Google unveiled its new generation of models this week. Multimodal, more capable, and available in various sizes suited for different applications, the Gemini Family represents the new state of the art. Check out my blog post to delve into everything you need to know about this groundbreaking development!

Ever dreamed of cloning your digital self? With a realistic avatar?

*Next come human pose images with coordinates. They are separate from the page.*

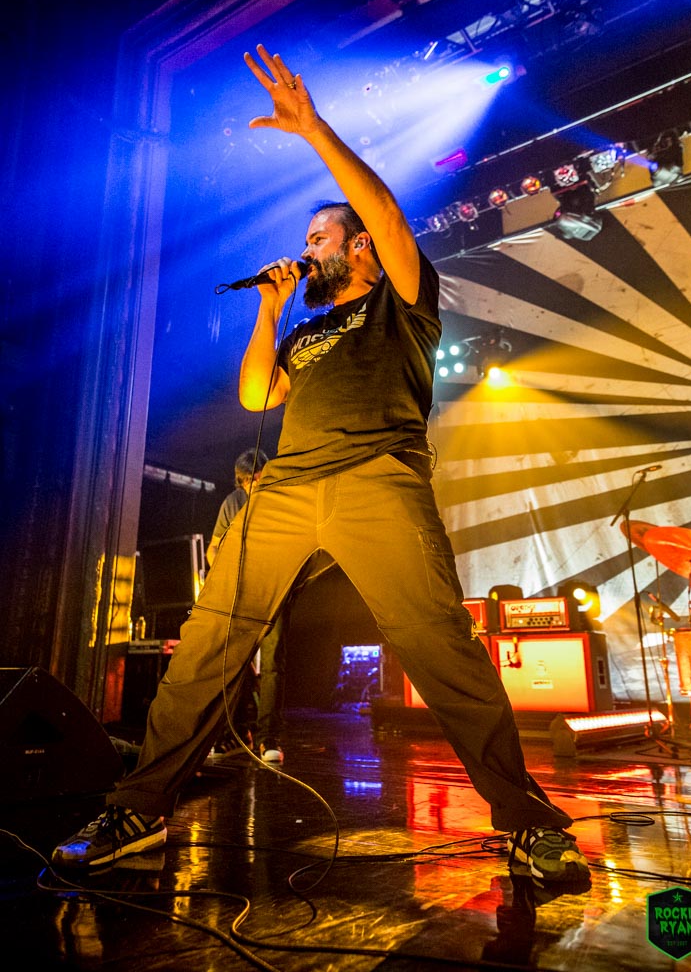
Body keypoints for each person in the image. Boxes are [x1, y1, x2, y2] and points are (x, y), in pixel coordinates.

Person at [53, 44, 590, 885]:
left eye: (318, 238)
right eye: (304, 240)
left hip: (380, 477)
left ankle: (527, 820)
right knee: (210, 640)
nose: (306, 250)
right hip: (286, 489)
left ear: (359, 244)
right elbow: (256, 395)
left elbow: (386, 212)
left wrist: (314, 130)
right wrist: (269, 309)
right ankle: (141, 807)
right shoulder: (306, 330)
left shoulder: (404, 299)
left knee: (439, 644)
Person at [206, 447, 287, 763]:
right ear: (241, 481)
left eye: (259, 477)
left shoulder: (281, 498)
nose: (255, 483)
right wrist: (225, 576)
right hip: (241, 595)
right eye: (249, 479)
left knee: (272, 665)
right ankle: (235, 733)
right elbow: (214, 549)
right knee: (234, 663)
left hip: (275, 590)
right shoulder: (232, 503)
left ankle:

Now, it’s possible in just a few minutes! All you need is a recording of yourself (2-5 minutes), and HeyGen will generate an avatar for you. You can then use this avatar to create endless videos by simply prompting it. The result is an avatar that mimics your movements and synchronizes its lips to the intended speech you've written!

Stability AI released a few months ago its new Stable Diffusion flagship image generation model: SDXL1.0!

Examples of Images generated by author with SDXL.

This week, it announces a turbo version capable of generating the image in real time as you type your prompt!

The ongoing GPU shortage remains a critical bottleneck in AI development, with Nvidia's stocks witnessing a surge of +250% in a year (!), catapulting their market capitalization to $1 trillion.

In this competitive landscape, AMD has been actively making strategic moves to challenge Nvidia's dominance. They are focused on developing alternative solutions to mitigate the GPU shortage's impact on AI advancement, highlighting a dynamic and evolving arena in AI hardware.

"LLMs are escalating in size and complexity, necessitating vast amounts of memory and computational power. The availability of GPUs stands as the most crucial factor in the adoption of AI", emphasized AMD CEO Lisa Su as it introduced AMD's MI300X. It is now the world's highest-performing accelerator. She boldly compared it to Nvidia’s H100 chips, noting that while it matches the H100 in training Large Language Models (LLMs), it excels in inference tasks. Specifically, the MI300X outperforms the H100 by 1.4 times when operating with Meta’s Llama 2, a Large Language Model with 70 billion parameters.

This announcement comes days after OpenAI signed a letter of intent to spend $51 million on chip startup Rain AI, Wired reported, highlighting the need for a diversified source of AI chip providers!

What you need to know for now?

  1. Foundation Model Regulation: The legislation includes specific restrictions on AI foundation models but provides broad exemptions for open-source models. This could be significant for developers and users of open-source AI.

  2. Risk-Based Approach: The EU's AI Act is designed around a risk assessment of software models. The greater the risk posed by an AI system to individuals' rights or health, the stricter the regulations it will face.

  3. General-Purpose AI Systems: A pivotal part of the negotiations focused on how to regulate general-purpose AI systems such as ChatGPT. The agreement delineates transparency requirements for all such AI models and imposes more stringent rules for powerful models.

  4. Biometric Surveillance Limits: The agreement includes regulations on remote biometric surveillance, such as facial recognition, with a ban on real-time facial recognition in public spaces, albeit with certain exceptions for law enforcement and national security.

  5. Penalties for Non-Compliance: There will be a robust mechanism for monitoring and sanctions, with the potential for significant fines. The new EU AI office will have the authority to impose fines of up to seven percent of a company's annual turnover, or 35 million euros, whichever is greater.

As for the timeline, while the political agreement on the AI Act is a critical step, the law will still need formal approval from EU member states and the European Parliament.

We do not have the exact date when the regulations will come into effect, but it suggests a sense of urgency to finalize this regulation, implying that it may be implemented relatively soon after formal approval.

This is it for Today!

Until next time, this is Wassim Jouini, signing off. See you in the next edition!

Have a great Sunday and may AI always be on your side!